🤖 AI Summary
This study investigates the intrinsic mechanisms of large language models (LLMs) in passage reranking, focusing on how their implicit neural representations correspond to hand-crafted features and influence ranking decisions. We propose the first fine-grained, multi-dimensional neuron probing framework tailored for reranking LLMs, integrating intra-layer activation decoding, multi-granularity feature engineering—including query-document interaction, document structure, and LLM-specific representations—and distributional robustness diagnostics. Our analysis reveals that while semantic and interaction-related features are explicitly encoded, several critical features remain notably absent. We further uncover distinct neural response patterns to highly versus marginally relevant passages, as well as to out-of-distribution queries. All code and experimental scripts are publicly released, establishing a systematic, empirically grounded paradigm for interpreting LLM-based ranking behavior.
📝 Abstract
Transformer networks, especially those with performance on par with GPT models, are renowned for their powerful feature extraction capabilities. However, the nature and correlation of these features with human-engineered ones remain unclear. In this study, we delve into the mechanistic workings of state-of-the-art, fine-tuning-based passage-reranking transformer networks. Our approach involves a probing-based, layer-by-layer analysis of neurons within ranking LLMs to identify individual or groups of known human-engineered and semantic features within the network's activations.

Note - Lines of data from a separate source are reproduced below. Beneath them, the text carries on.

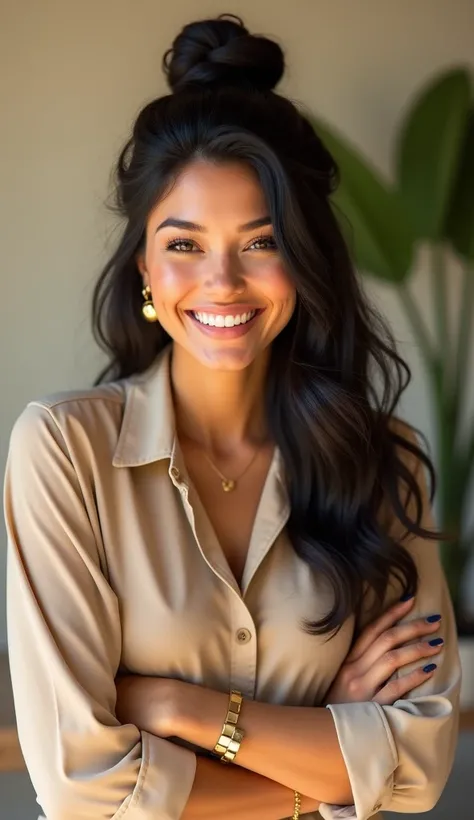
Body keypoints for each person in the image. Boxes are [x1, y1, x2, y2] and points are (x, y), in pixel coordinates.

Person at [4, 14, 460, 820]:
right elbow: (81, 787)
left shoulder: (386, 462)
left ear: (306, 258)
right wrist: (327, 744)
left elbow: (419, 765)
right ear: (144, 264)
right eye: (184, 245)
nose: (222, 282)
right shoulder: (64, 454)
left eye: (260, 242)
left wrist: (180, 708)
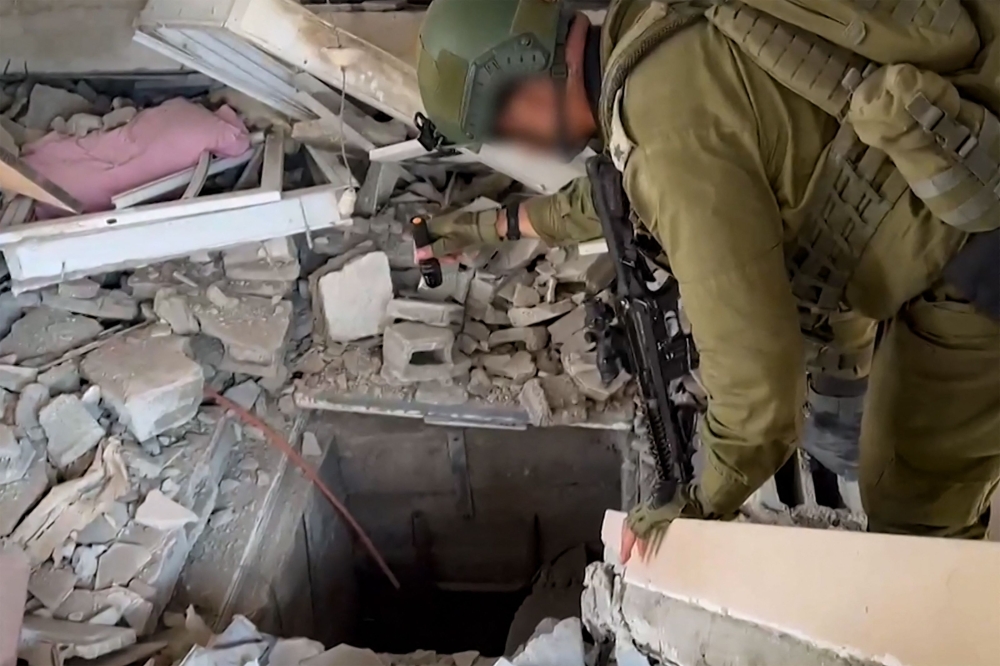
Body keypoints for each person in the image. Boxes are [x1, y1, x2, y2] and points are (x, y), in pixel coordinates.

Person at [413, 0, 1000, 551]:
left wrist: (699, 504)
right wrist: (493, 227)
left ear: (522, 87)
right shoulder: (645, 33)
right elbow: (616, 197)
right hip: (934, 187)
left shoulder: (665, 137)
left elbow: (759, 393)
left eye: (507, 131)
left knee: (915, 512)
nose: (524, 147)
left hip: (973, 248)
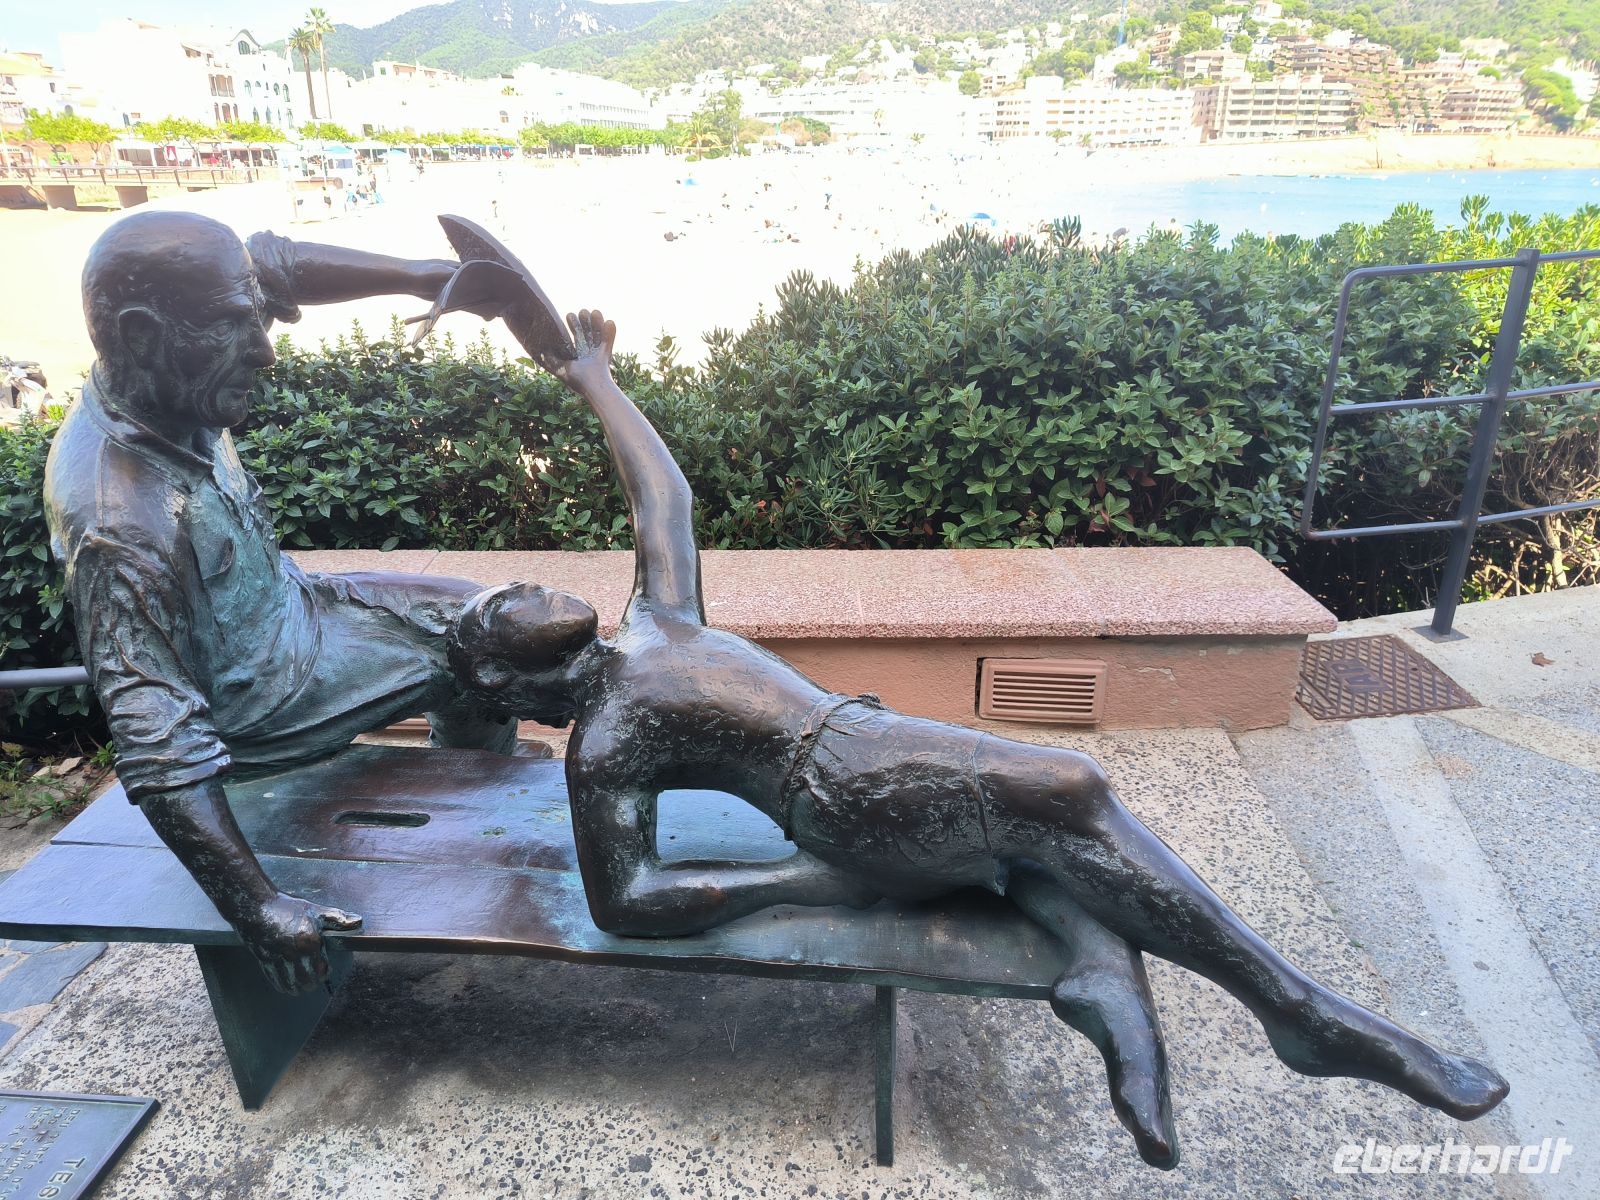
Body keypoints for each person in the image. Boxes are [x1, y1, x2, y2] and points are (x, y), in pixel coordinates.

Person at [437, 262, 1509, 1167]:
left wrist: (594, 379)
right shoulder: (606, 744)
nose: (519, 588)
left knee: (1037, 838)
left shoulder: (654, 622)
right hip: (842, 798)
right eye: (500, 608)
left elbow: (662, 495)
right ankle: (1297, 1011)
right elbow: (623, 903)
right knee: (1068, 788)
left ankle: (1101, 975)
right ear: (505, 675)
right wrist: (803, 879)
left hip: (868, 746)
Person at [45, 210, 519, 995]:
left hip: (296, 610)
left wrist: (426, 277)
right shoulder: (118, 519)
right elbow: (160, 740)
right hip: (256, 706)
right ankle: (465, 815)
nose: (264, 350)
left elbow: (276, 264)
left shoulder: (173, 368)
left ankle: (463, 787)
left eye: (255, 317)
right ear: (140, 335)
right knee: (491, 652)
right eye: (235, 327)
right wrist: (259, 907)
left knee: (489, 618)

We explore a wide range of features, including lexical, document structure, query-document interaction, advanced semantic, interaction-based, and LLM-specific features, to gain a deeper understanding of the underlying mechanisms that drive ranking decisions in LLMs. Our results reveal a set of features that are prominently represented in LLM activations, as well as others that are notably absent. Additionally, we observe distinct behaviors of LLMs when processing low versus high relevance queries and when encountering out-of-distribution query and document sets. By examining these features within activations, we aim to enhance the interpretability and performance of LLMs in ranking tasks. Our findings provide valuable insights for the development of more effective and transparent ranking models, with significant implications for the broader information retrieval community. All scripts and code necessary to replicate our findings are made available.